本文:
_ _ _ _ _ _ _

テニスプレーヤーは、テニスコートの上で勝負というドラマを演じます。ドラマをじっと見つめるファンとしては、そのプレーの理由を知りたいというのは当然の心理でしょう。その意味では、読者はがっかりしたかもしれません。この作品を最後まで読んでも、伊達の引退の理由について納得できる説明はありませんでした。
引退するかどうかはプレーヤー自身が決めることです。プレーヤーは、コート上の素晴らしいプレーをファンに見せたいと願うでしょうが、引退に至る苦悩や理由を見せたいとは思わないはずです。したがって、私は、伊達の引退の理由について知りたいとは思いません。ただ、神尾ほどの大きな故障がないように見えた伊達が、グラフと対等に戦ったその同じ年に引退することには、やはり違和感を感じました。
この著書で伊達についてのクライマックスは、2箇所あります。二つとも、グラフとの戦いです。一つは有明のフェデレーションカップ、もう一つはウインブルドン準決勝です。実は、私は、後者のウインブルドン準決勝で、センターコートでのあるシーンについて記述されていることを期待して、この本を読んだのです。
それは、ウインブルドン準決勝で、セットオール(1-1)になった後、日没順延になった翌日の、サスペンデッドゲームについてです。といっても、第3セットのゲームそのものではありません。第3セットが開始される前の、いわゆる試合前のウォーミングアップ練習についてです。
試合前の二人のウォーミングアップでのストローク練習が、私の中で、強く印象に残っています。記憶はあいまいなのですが、グラフは、まともに伊達と打ち合おうとしなかったのです。少しラリーが続くと、わざとボールをアウトさせて、伊達にまともな練習をさせなかったのです。
それは、立ち上がりがよくない伊達に対して、少しでも調子にのらせないというグラフの計算だったように、私には見えました。
それは、ルールに反する行為ではありません。しかしそれは、普段のコート上で見せる美しい姿でも、女子ナンバーワン選手の堂々とした姿でもありませんでした。勝つためにであれば、ルールの範囲でどんなことでもする、いやどんなことをしてでも勝つ(勝つ可能性を高める)ことが、トップ選手に課せられた宿命であるのだと、私は知らされたのです。
全くの想像でしかないのですが、伊達は、自分が目指すナンバーワンというポジションが、そういうポジションなのだと知って悲しくなったのではないかと、そんな風に想像するのです。ナンバーワン以外の選手にとってたどり着きたいという願望の対象がナンバーワンなら、ナンバーワンの選手にとって守らねばならないという義務の対象がナンバーワンなのです。願望の対象としてこれほどまでに美しく輝いて見えるその地位は、義務になった瞬間に輝きの姿を失ってしまうこともあるということです。

_ _ _ _ _ _ _

提供資料:

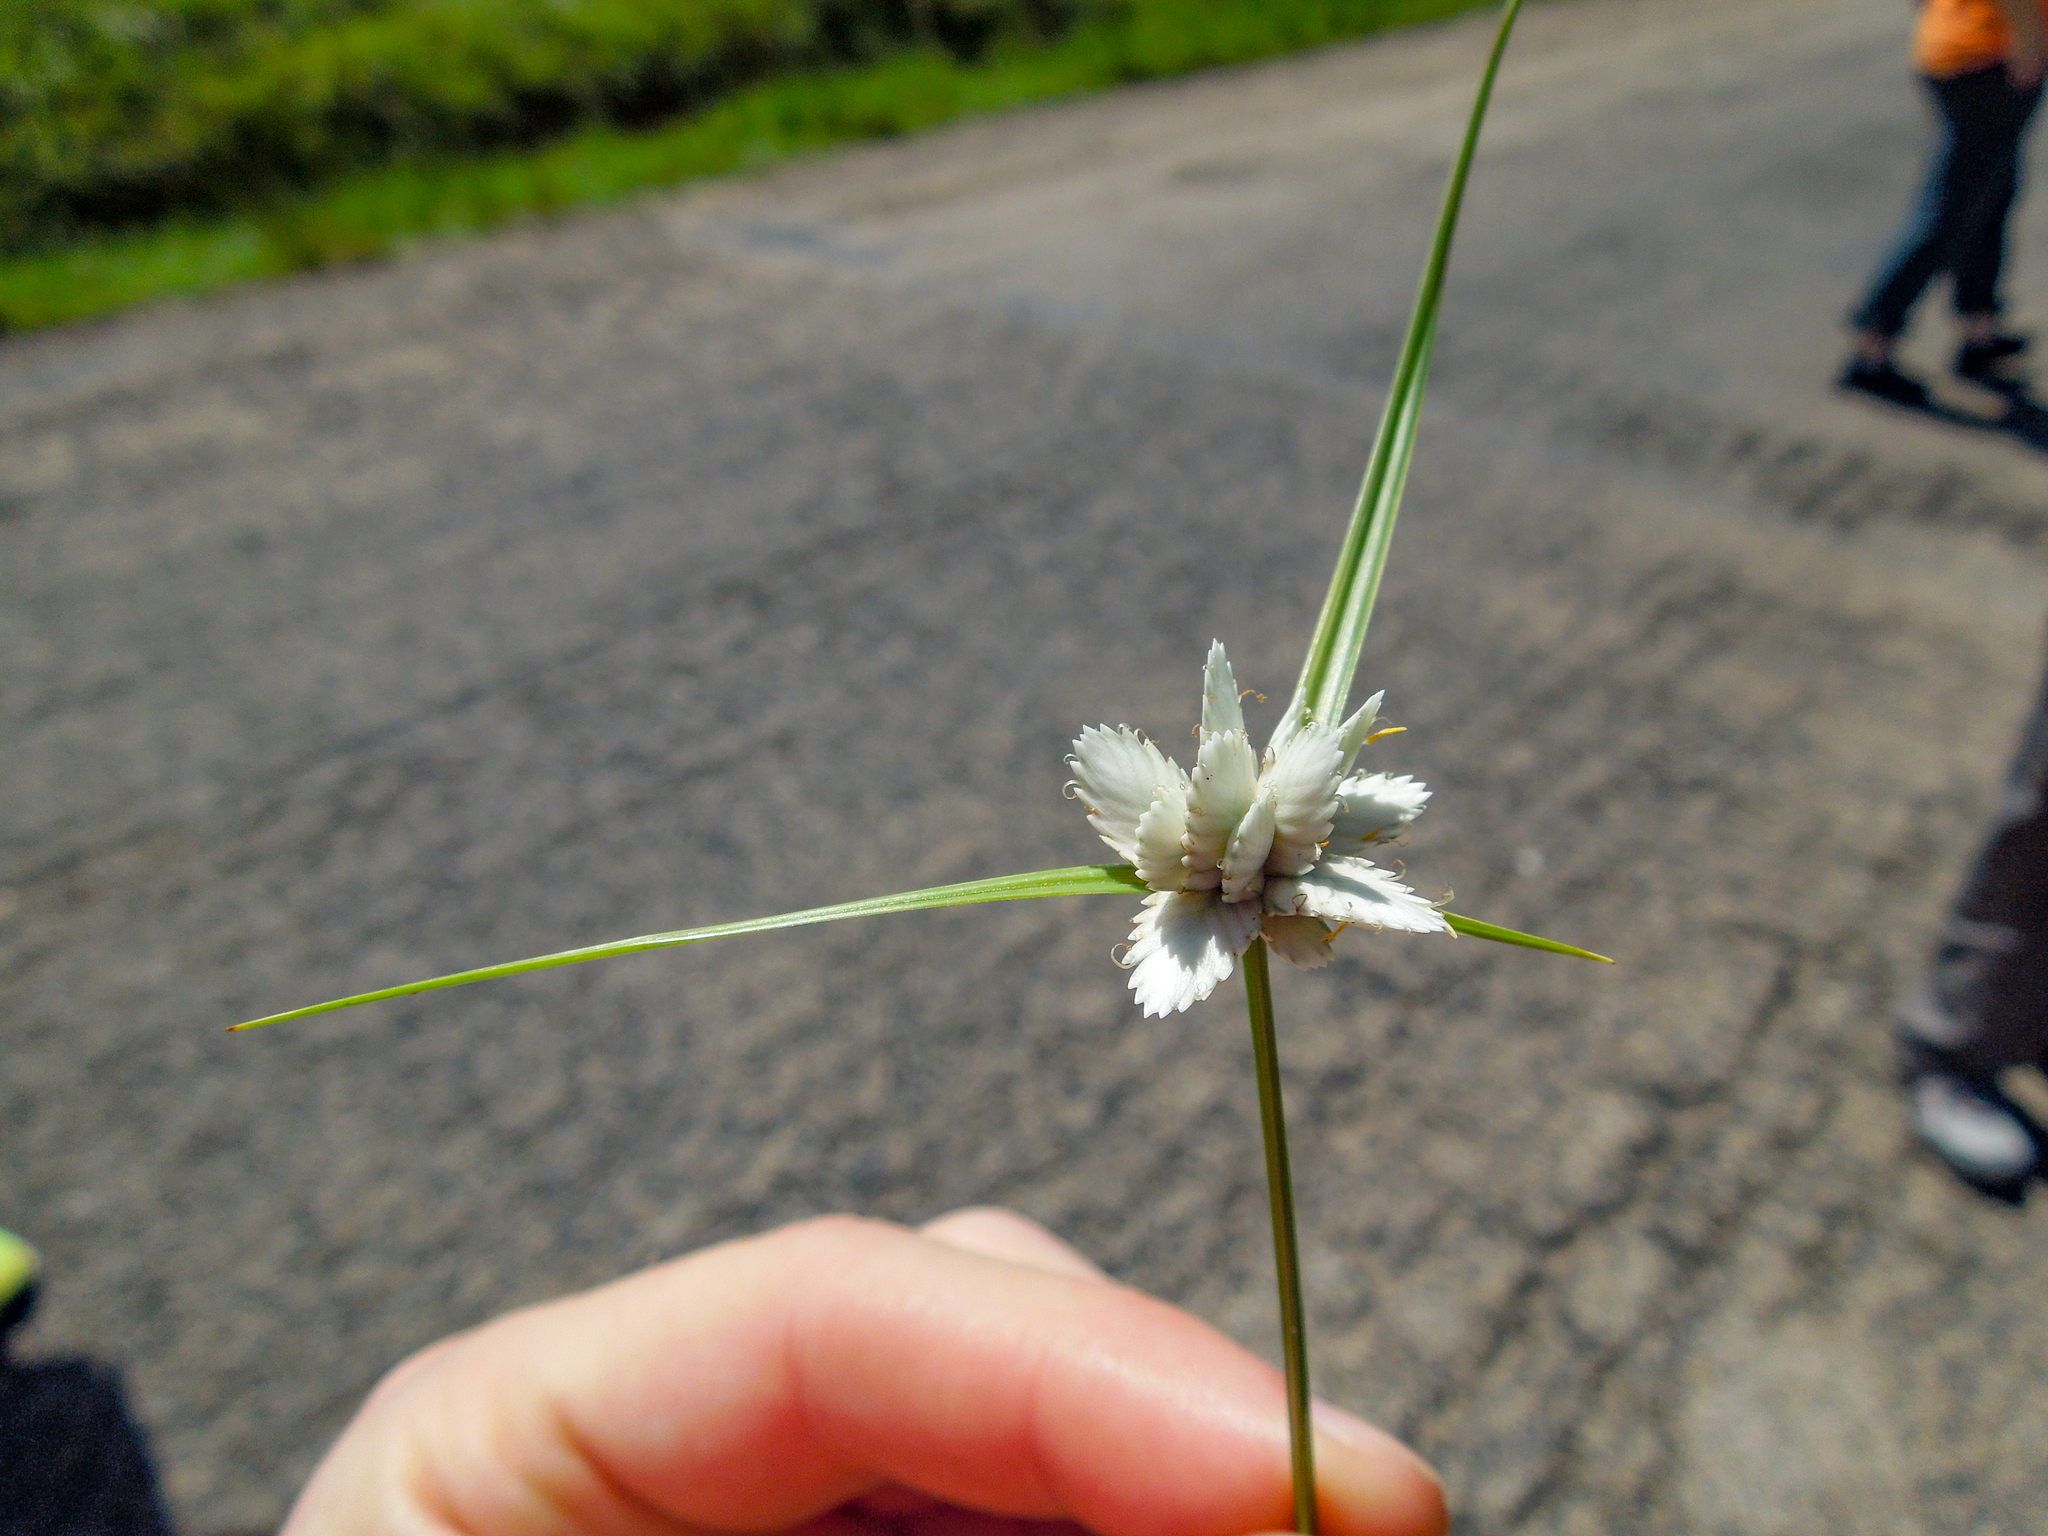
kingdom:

_ _ _ _ _ _ _

作業指示:
(1) 本文のうち「引退するかどうかはプレーヤー」から始まり「して、この本を読んだのです。」で終わる部分を、「プレーヤー」を「選手」に置き換えて書き直してください。
(2) 伊達の引退を扱った本文を、最後の文のあとから書き続けてください。

解答一覧:
(1)
引退するかどうかは選手自身が決めることです。選手は、コート上の素晴らしいプレーをファンに見せたいと願うでしょうが、引退に至る苦悩や理由を見せたいとは思わないはずです。したがって、私は、伊達の引退の理由について知りたいとは思いません。ただ、神尾ほどの大きな故障がないように見えた伊達が、グラフと対等に戦ったその同じ年に引退することには、やはり違和感を感じました。
この著書で伊達についてのクライマックスは、2箇所あります。二つとも、グラフとの戦いです。一つは有明のフェデレーションカップ、もう一つはウインブルドン準決勝です。実は、私は、後者のウインブルドン準決勝で、センターコートでのあるシーンについて記述されていることを期待して、この本を読んだのです。

(2)
このことは、著作の中では触れられていませんでした。きっと、私の考えすぎなのでしょう。ただ、私の脳裏からは、あの、試合前のウォームアップのグラフの姿が、今でも消えずに残っているのです。
神尾は、けがを押してトーナメントに参加するために摂取する痛み止めの薬が多すぎた場合に、引退後の日常生活において副作用を及ぼすのではないかと心配していたと、この著書にはあります。ベストのプレーができなくなったこと以外に、この心配も引退の理由の一つであったことは、想像に難くありません。
全く異なる道を通って引退という最終地点にたどり着いた伊達と神尾の二人ですが、著書の中で、一つだけ、全く同じことを言っています。「自分の人生は、テニスだけではない。選手としての人生が終わった後には、それ以外の人生が待っている。その人生も豊かなものにしたい。」勝利することが目標のすべてではない、優勝することが究極の目標とは限らないという二人の考え方が、そこにはあります。
すべての選手には、試合で勝つために、トーナメントで優勝するために戦ってもらいたい。そのために、最高のプレーを演じてもらいたい。しかし、優勝の結果として後に残るのは、「記録」という紙の上の事実だけです。紙になった事実は、すでに誰のものでもありません。もはや、その選手のものですらないのです。
したがって、私は、優勝という事実がいつまでも残る最も大切なことだとは思いません。優勝に価値があるのは、両者が全力を尽くして戦っているその瞬間までです。勝つために全力を尽くすその姿は、確かに美しい。でも、その瞬間が過ぎ去った後に残る大切なこととは、いったい何なのでしょうか?
私は、1980年代の後半に活躍したスロバキアの男子テニス選手であるミロスラフ・メシールが好きです。「好きだった」ではなく、「今でも好き」なのです。すでに引退したプロスポーツ選手について、「(今も)好きだ」というのと「(当時)好きだった」というのはかなり異なると思いませんか?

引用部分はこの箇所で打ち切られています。